On further thought, this makes perfect sense (I think?). Basically, it’s because there is no variable threadCount on the device as it’s not automatically inferred or copied from the host process/shared memory to the device process/shared memory?
I find it interesting that while there’s the distinction between host and device arrays with Array being called from and stored on the host, and CuArray that’s called from the host and stored on the device, and CuDeviceArray which is called from and stored on the device (as far as I understand), there’s seemingly no distinction between host and device scalars as, say.
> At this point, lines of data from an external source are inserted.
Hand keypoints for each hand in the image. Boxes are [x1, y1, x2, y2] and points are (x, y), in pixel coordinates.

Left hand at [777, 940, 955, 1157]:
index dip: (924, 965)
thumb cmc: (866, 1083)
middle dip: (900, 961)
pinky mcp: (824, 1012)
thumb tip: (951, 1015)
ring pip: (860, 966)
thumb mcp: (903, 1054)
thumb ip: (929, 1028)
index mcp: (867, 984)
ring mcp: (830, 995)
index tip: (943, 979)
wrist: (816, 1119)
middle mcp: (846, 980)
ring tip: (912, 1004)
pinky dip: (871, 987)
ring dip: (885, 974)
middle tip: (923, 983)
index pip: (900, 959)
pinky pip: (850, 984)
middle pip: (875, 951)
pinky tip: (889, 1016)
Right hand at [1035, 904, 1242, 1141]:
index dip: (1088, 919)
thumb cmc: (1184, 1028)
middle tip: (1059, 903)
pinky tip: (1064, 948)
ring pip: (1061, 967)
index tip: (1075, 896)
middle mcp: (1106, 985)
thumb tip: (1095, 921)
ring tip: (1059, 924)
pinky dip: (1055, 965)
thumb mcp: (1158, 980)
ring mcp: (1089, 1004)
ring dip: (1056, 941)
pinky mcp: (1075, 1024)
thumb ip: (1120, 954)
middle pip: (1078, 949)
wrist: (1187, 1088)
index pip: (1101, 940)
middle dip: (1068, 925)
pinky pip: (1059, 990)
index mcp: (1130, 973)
Float32 that’s called from and stored on the host, and likewise CuFloat32 and CuDevice32 to communicate that these are stored and otherwise accessible to functions on the device.
All to say, making the process explicit with something like
threadCount = Float32(10.) # accessible on the host
threadCountDevice = cu(threadCount) # CuFloat32 accessible on the device
is at least an interesting thought to me for the sake of consistency. I’m sure there’s a good reason, I just find the inconsistency interesting.